Anniversary of Exeter WWII blitz marked by minute's silence

Exeter blitz service
Image caption A WWII air-raid siren marked the start and end of the minute's silence

A minute's silence has been held in Exeter to commemorate the 70th anniversary of the blitz.

During the first two years of World War II the Devon city suffered 18 raids by the German Luftwaffe.

But the bombing raid on 4 May 1942 killed 156 civilians and injured 563. Exeter Cathedral was one of many historic buildings damaged.

A special service was held at Princesshay shopping centre.

The bombs destroyed 1,500 homes and nearly 3,000 were seriously damaged.

'Utterly dazed faces'

Yvonne Ware-Owen, who was 14 when the city was bombed, said with no air raid shelter nearby, she and her family sheltered under a dining table.
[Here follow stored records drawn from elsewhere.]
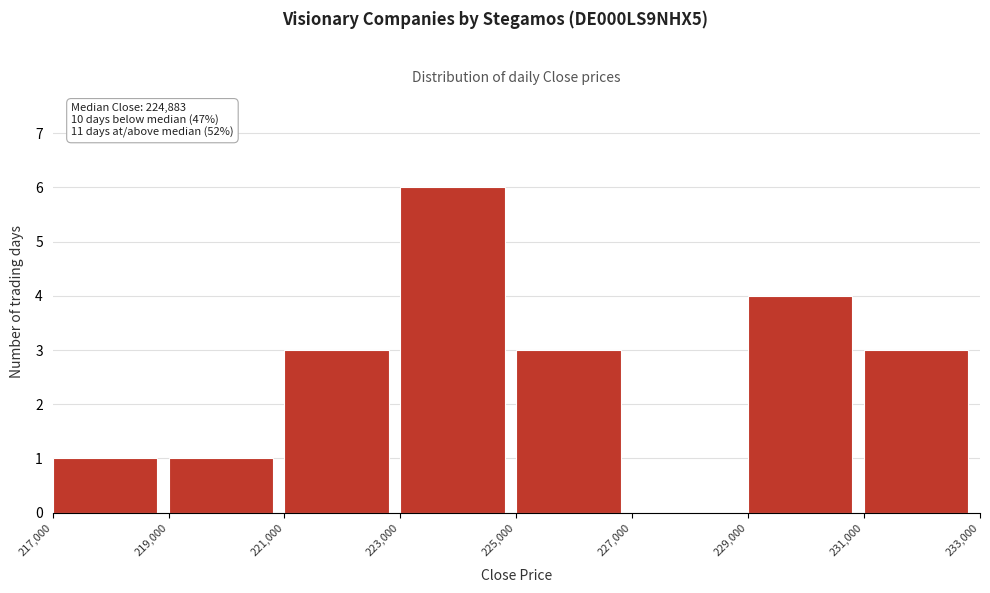

Which range on the x-axis has the tallest bar?

223,000 to 225,000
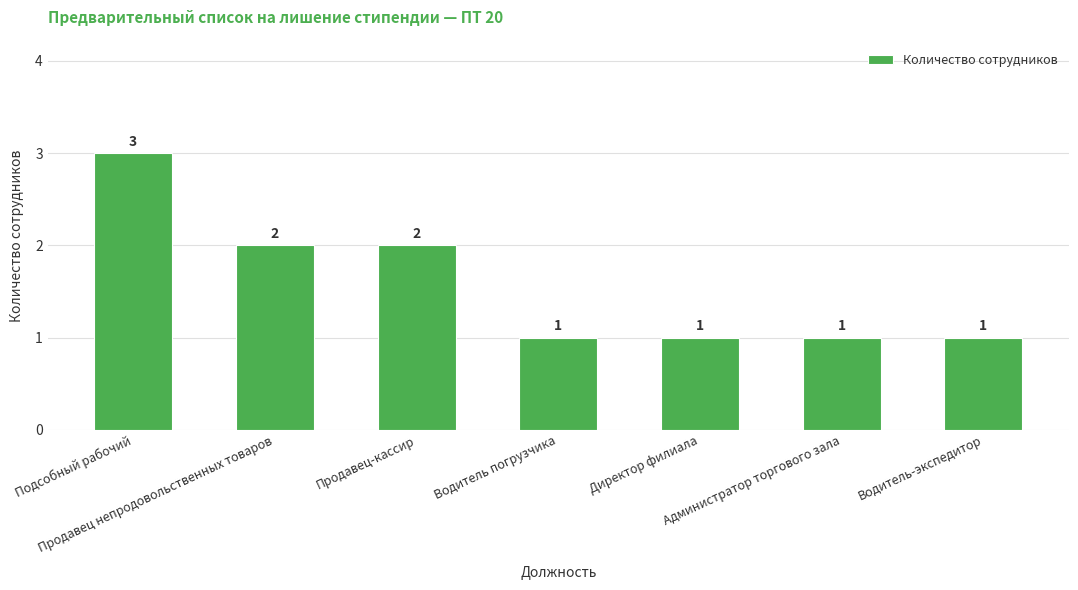

What is the maximum value shown in the chart?

3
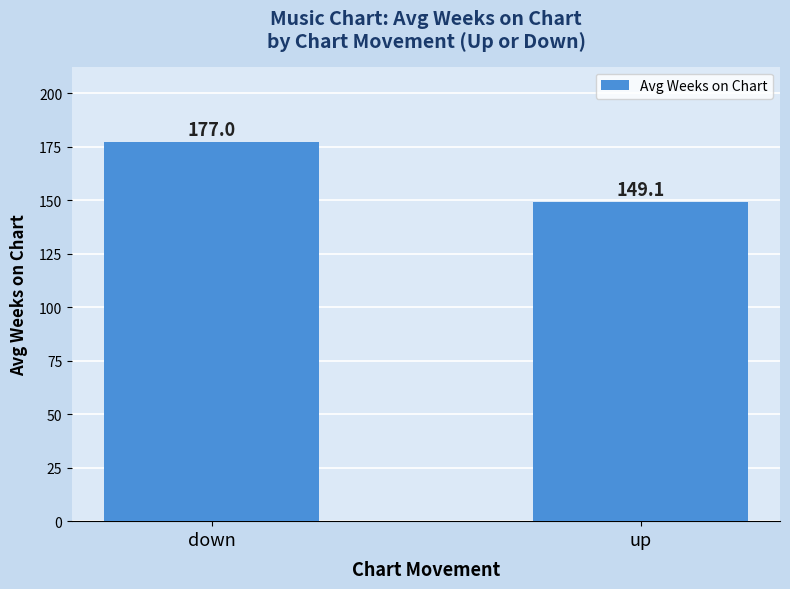

What is the difference between the values at up and down?

27.9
On her way to school the following morning, she told BBC News she remembers seeing a "stream of people with utterly dazed faces" walking out of the city.

"They had to get out - presumably their houses had gone," she said.

Mrs Ware-Owen, who now lives at Haytor on Dartmoor, said another vivid memory was the "absolutely horrible" smell of burning.

"I remember hearing that Hitler said 'Exeter is a jewel and I have destroyed it'... he did his best, but he didn't make it," she added.

The start and end of the minute's silence was marked by the sound of a WWII air-raid siren.